Excerpted passage START

Execute a bash command at a specific time

The following bash function, when entered into your ~/.bashrc file, will allow you to execute a command at a specific time. The command itself simply blocks until the specified time, so it can be used conjunction with && to execute a command after the sleep. It prints timing information to stderr, so it can be used in scripts without interfering with stdout.

function sleep_until {
  echo "Sleep starting: $(date)" >&2
  local input="$*"
  local seconds=$(( $(date -d "${input}" +%s) - $(date +%s) ))
  if [ $seconds -lt 0 ]; then
    input="tomorrow $*"
    seconds=$(( $(date -d "${input}" +%s) - $(date +%s) ))
    if [ $seconds -lt 0 ]; then
      echo "Time was in past, tried assuming tomorrow $*, but duration was still negative" >&2
      return 1
    fi
  fi
  echo "Sleeping until: $(date -d "${input}") (${seconds} seconds) ..." >&2
  sleep ${seconds}
  echo "Sleep finished: $(date)" >&2
}

Usage example sleep_until <time> && <command> Output example:

$ sleep_until 11:00 && echo "It's 11:00"
Sleep starting: Sun Nov 12 22:59:59 JST 2023
Sleeping until: Sun Nov 12 23:00:00 JST 2023 (1 seconds) ...
Sleep finished: Sun Nov 12 23:00:00 JST 2023
It's 11:00

Times can be specified in many ways, including:

• 11:00
• tomorrow 11:00
• next week 11:00
• next month 11:00
• next year 11:00
• 2023-11-13 11:00

Excerpted passage END
Source data START

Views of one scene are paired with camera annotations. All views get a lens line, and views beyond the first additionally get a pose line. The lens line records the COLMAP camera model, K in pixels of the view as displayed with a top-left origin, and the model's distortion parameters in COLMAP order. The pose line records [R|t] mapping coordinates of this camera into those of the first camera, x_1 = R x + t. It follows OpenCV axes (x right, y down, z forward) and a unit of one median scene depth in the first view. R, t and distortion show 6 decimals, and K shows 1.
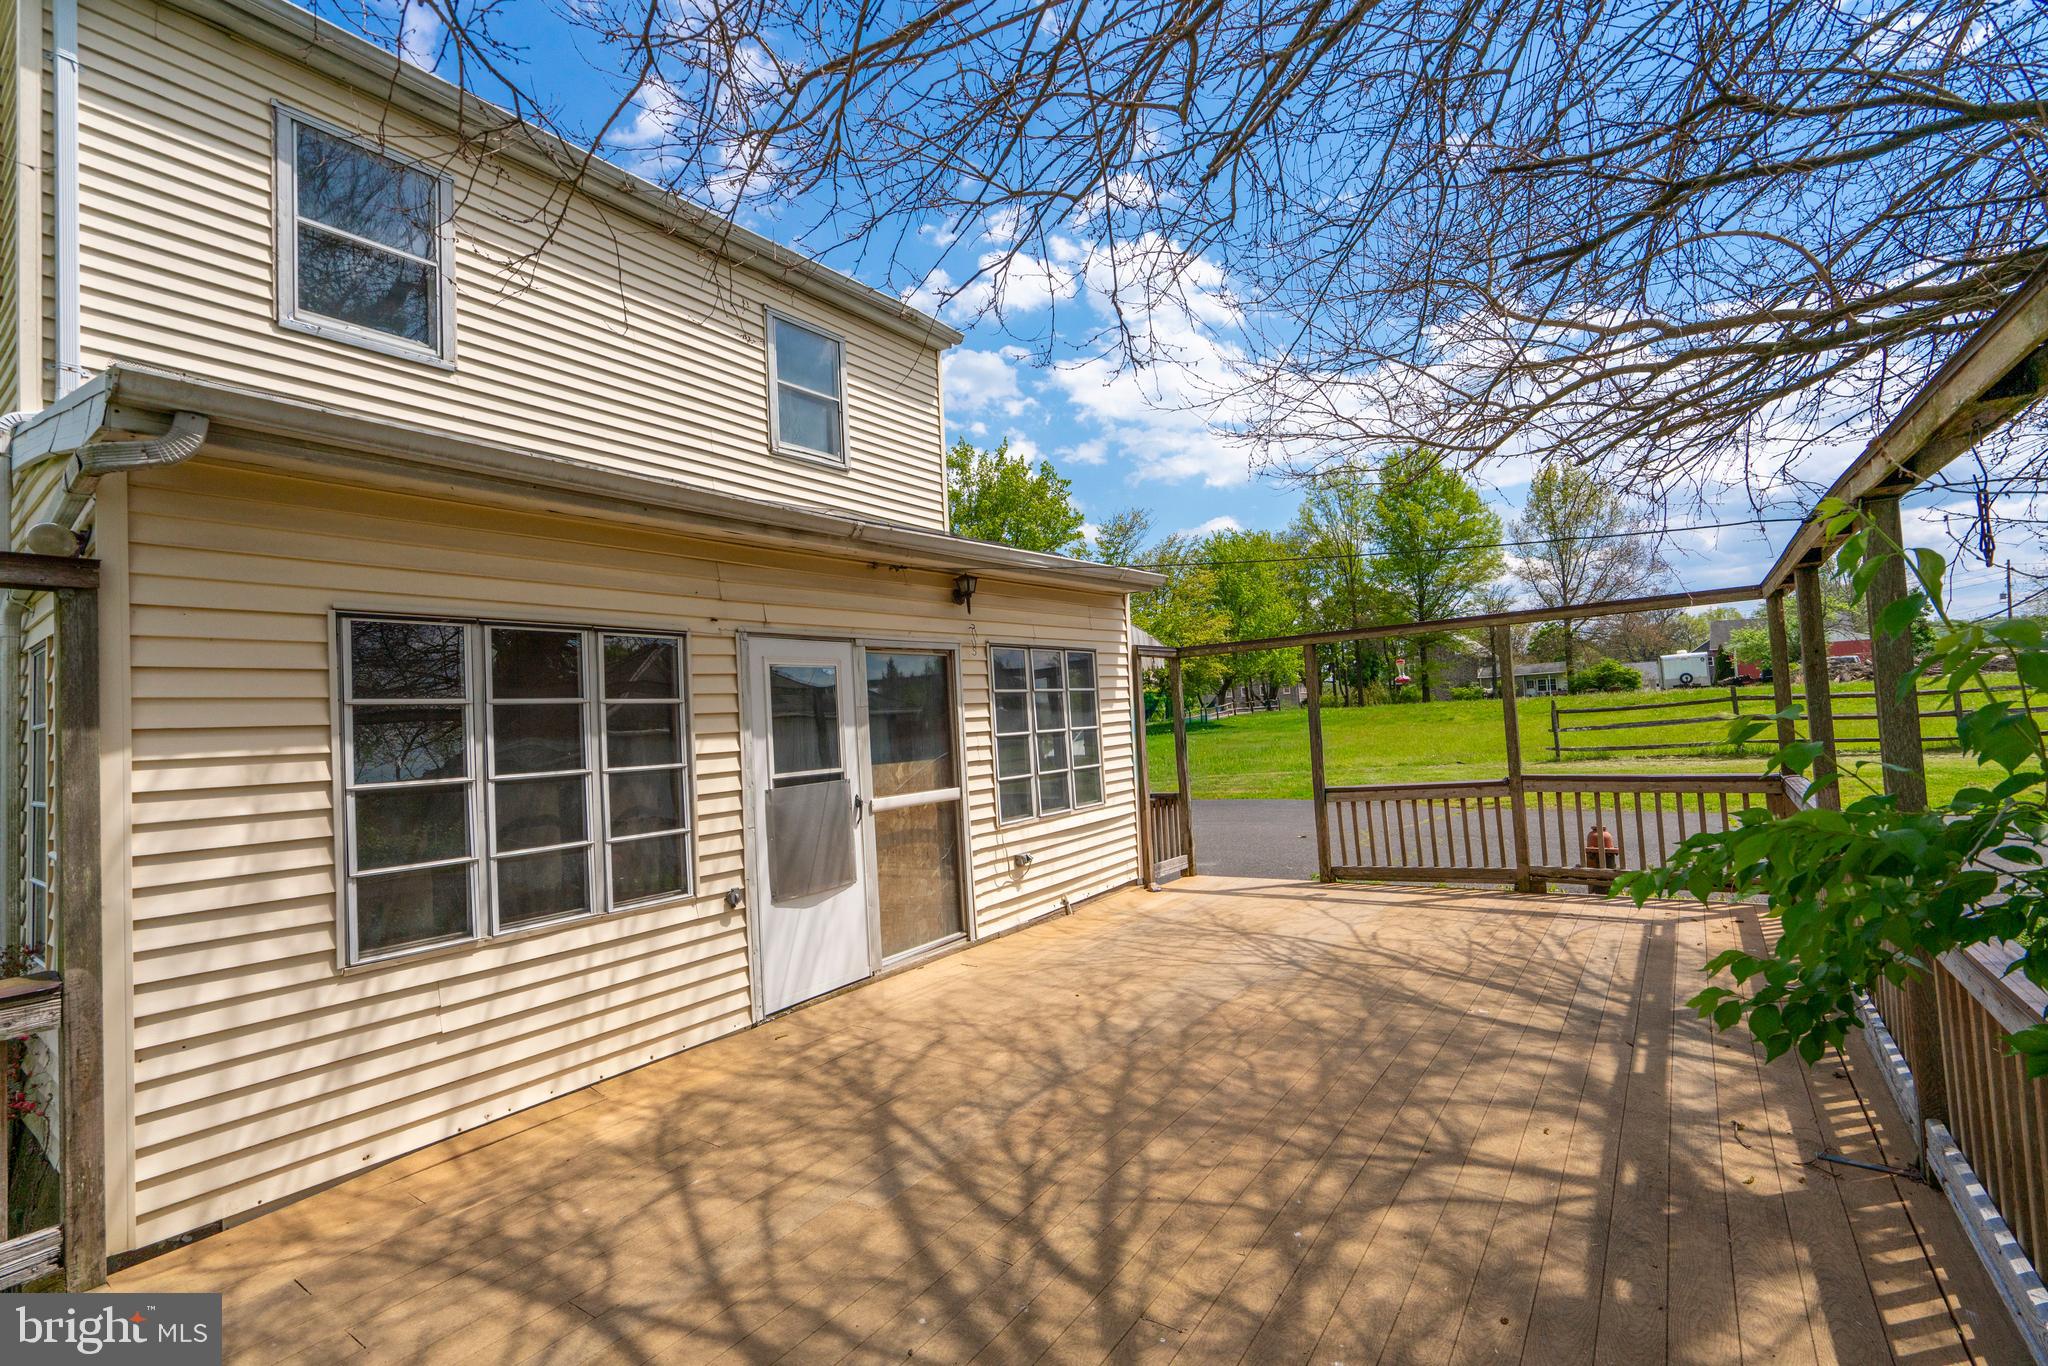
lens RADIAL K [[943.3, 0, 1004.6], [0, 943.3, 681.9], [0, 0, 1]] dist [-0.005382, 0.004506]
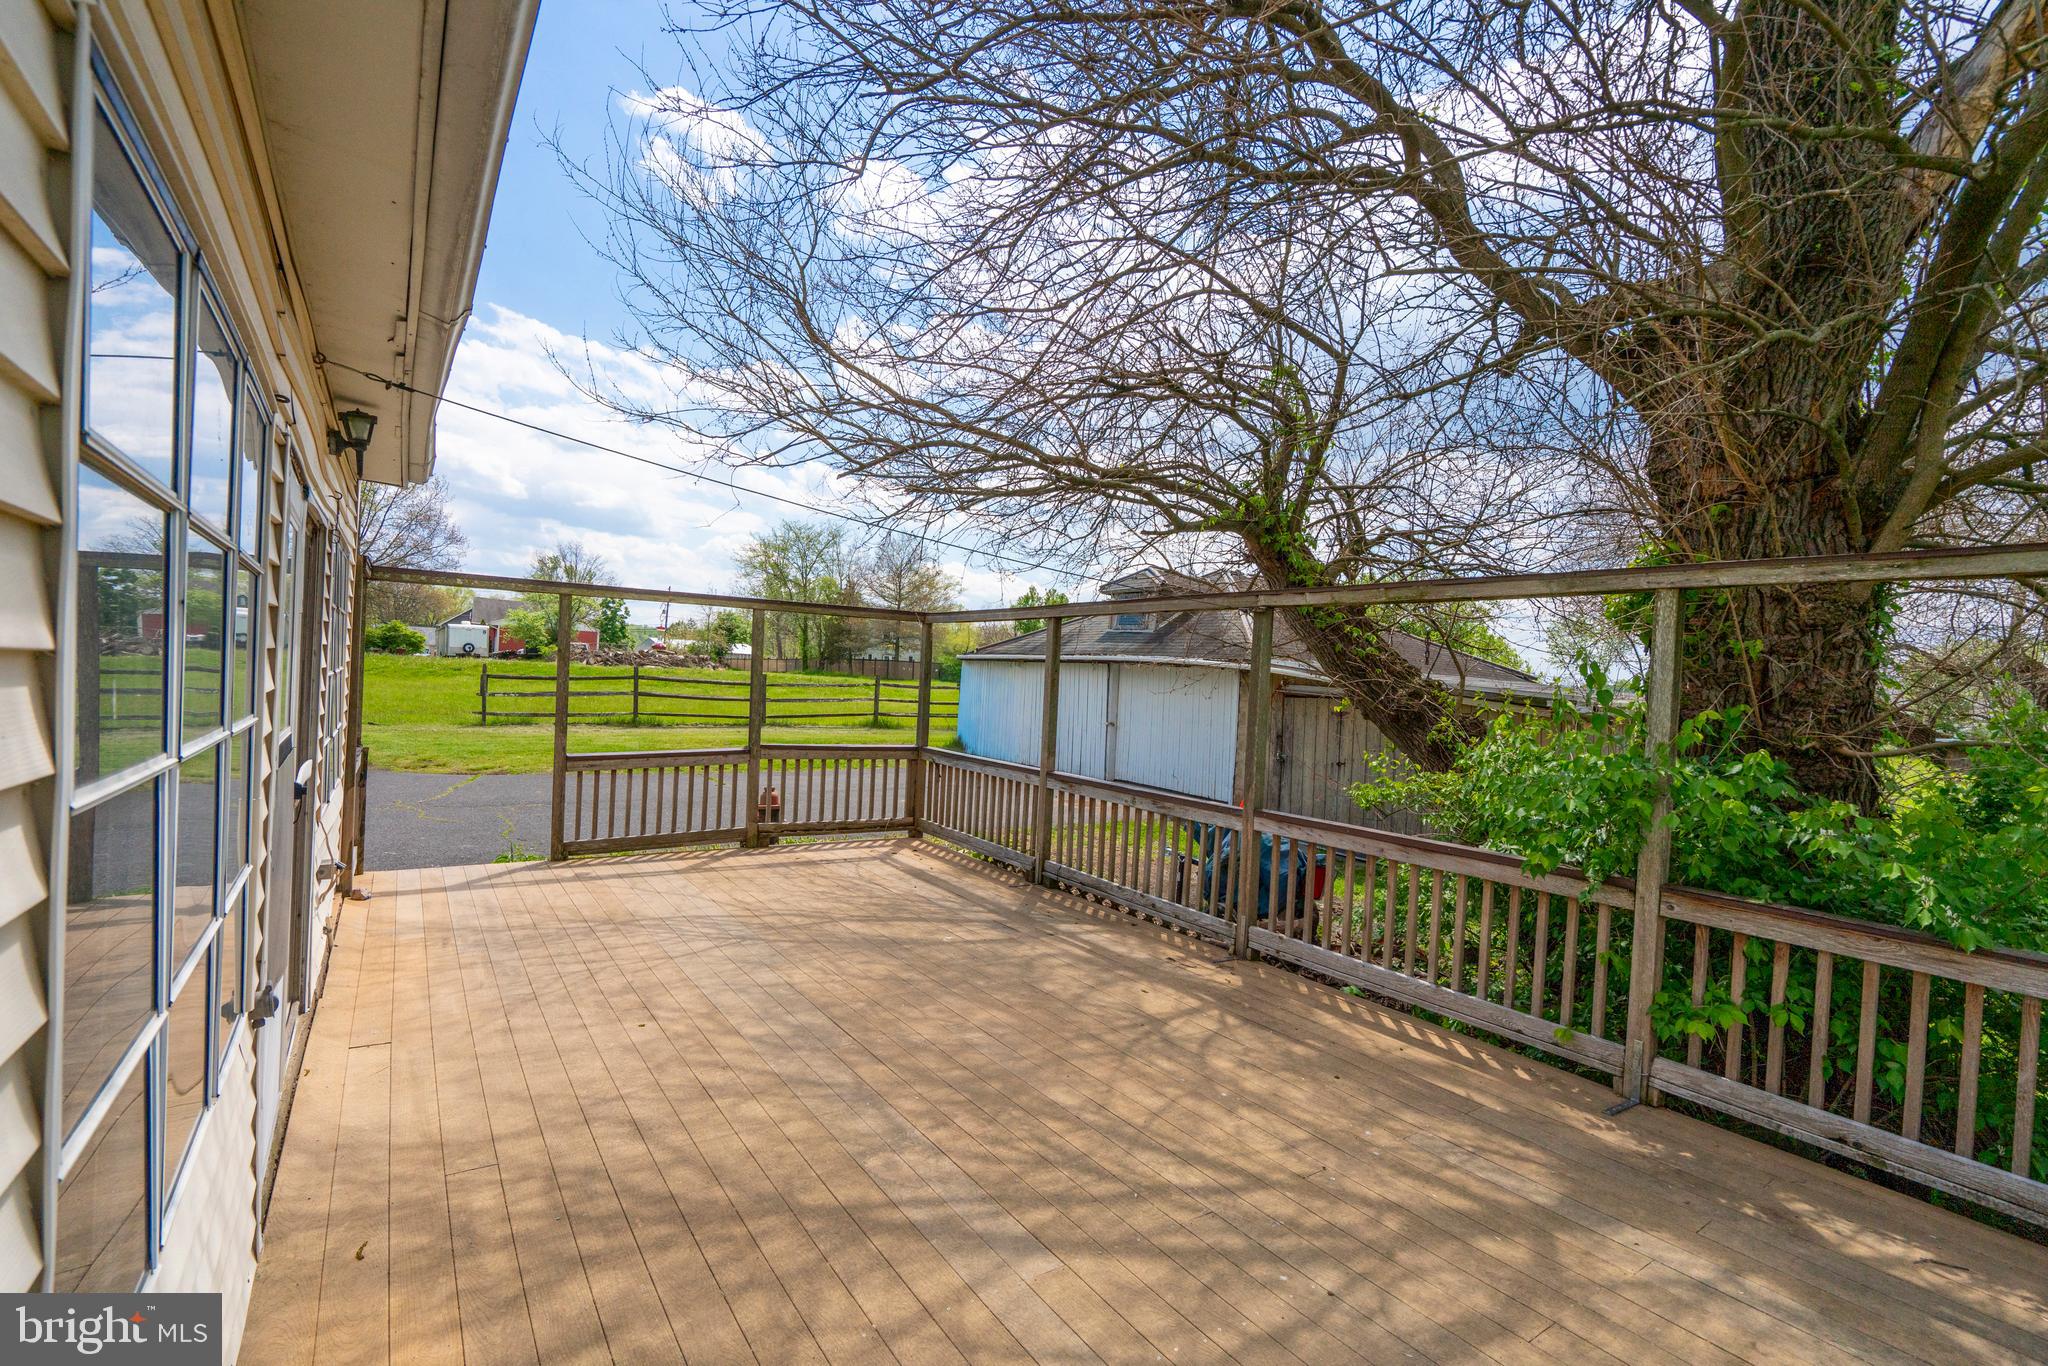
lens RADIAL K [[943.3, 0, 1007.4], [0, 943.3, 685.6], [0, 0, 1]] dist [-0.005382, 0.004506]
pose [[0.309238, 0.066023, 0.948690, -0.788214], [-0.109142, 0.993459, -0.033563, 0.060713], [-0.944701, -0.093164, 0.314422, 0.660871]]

Source data END

List of tasks:
1) Write out the bash scheduling article from "The following bash" up to and including "interfering with stdout.".
2) Render this sentence from the bash scheduling article in Spanish: "It prints timing information to stderr, so it can be used in scripts without interfering with stdout."
The listing has no connection to the bash scheduling article.

Solutions in order:
1)
The following bash function, when entered into your ~/.bashrc file, will allow you to execute a command at a specific time. The command itself simply blocks until the specified time, so it can be used conjunction with && to execute a command after the sleep. It prints timing information to stderr, so it can be used in scripts without interfering with stdout.

2) Imprime información de tiempo en stderr, por lo que puede usarse en scripts sin interferir con stdout.